Getting to where we are in our country’s efforts to end human trafficking took all of us. It took the loud voices, the quiet voices, the sometimes shaking but still strong voices. It took the brave voices of those who survived, and those who spoke for the ones who could no longer. Your voices have been lifted up and have shaped what we know today and will form what we learn tomorrow.

It took the work of victim service providers and advocates who walked side-by-side with survivors and created programs to meet their needs, wherever they were. Adapting, collaborating, expanding and innovating to make sure no one was left behind but, more importantly, to make certain that everybody was included.

It took the work of health care providers who understood the unique physical and mental health care needs these patients often required. Recognizing that providing culturally responsive, patient-centered care is a critical component to meeting survivors where they are.

It took the work of dedicated law enforcement officers and prosecutors who were trained in trauma-informed techniques. Knowing that justice may look different for each survivor but that everyone deserves the same access to that justice.

It took law makers and appropriators who were open to the idea that combatting and responding to human trafficking is not just a whole of government concept but a whole of society imperative. Appreciating that funding is the lifeblood of these efforts and getting it in the hands of the people doing the work is not only a matter of how, but how fast.

As far as we’ve come, and as much as we are here to celebrate the good work that has been done; it’s clear, we have miles to go and work yet to do to end trafficking and provide pathways towards healing. It will take all of us, and it will take all we’ve got.

That’s why today we have arranged for you to hear – quoting Dr. King again, the “passionate concern of dedicated individuals” from Department of Justice leadership to pioneers and innovators in the field, to individuals who’ve survived. They’re going to talk about our theme today: Collaboration, Transformation, and Impact, and they are going to talk about how the funding made possible by Congress for services, training and technical assistance, is critical to moving the needle for survivors of human trafficking across the country.

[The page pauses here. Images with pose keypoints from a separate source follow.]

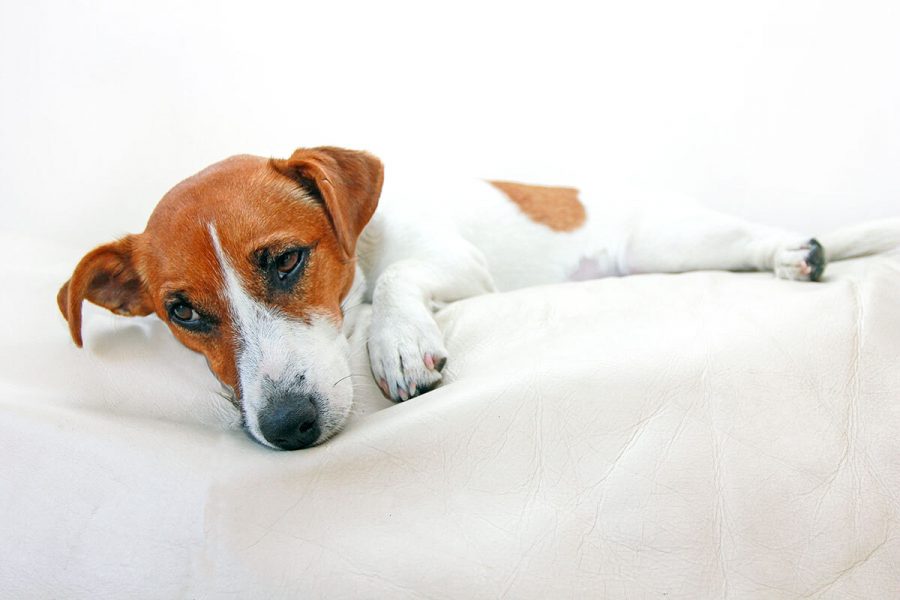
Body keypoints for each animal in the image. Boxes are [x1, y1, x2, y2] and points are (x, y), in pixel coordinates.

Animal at [58, 146, 900, 450]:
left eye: (288, 260)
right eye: (183, 313)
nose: (289, 428)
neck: (364, 243)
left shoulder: (453, 263)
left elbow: (399, 283)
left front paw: (397, 339)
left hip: (672, 242)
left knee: (761, 238)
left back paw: (797, 251)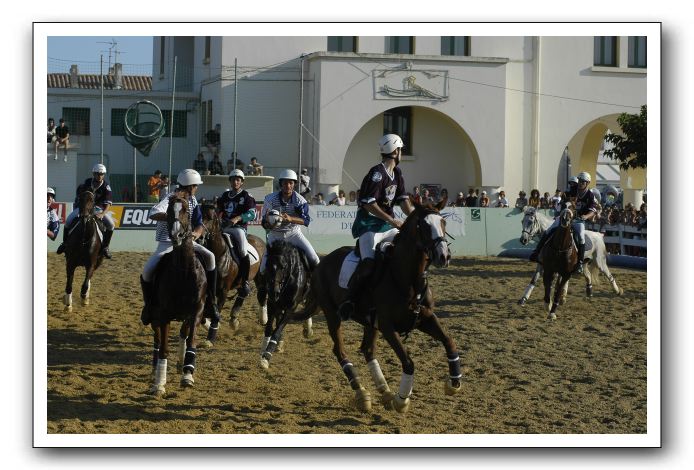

With that, it is my distinct honor to introduce our first speaker today. Now, as Attorney General you can imagine there are a few issues that require your time and attention. When it comes to matters that impact people, when it comes to survivors of crime, this Attorney General understands the importance of his presence. This, no doubt, comes from his firsthand experience working with victims of crime as both an AUSA and as the lead prosecutor on the Oklahoma City bombing cases. When you hear him talk about our duty to serve crime victims, you know you are listening to a true champion for justice. We thank you for speaking with us today on this important topic on this important occasion.

Distinguished guests, it’s my pleasure to introduce the 86th Attorney General of the United States Merrick Garland.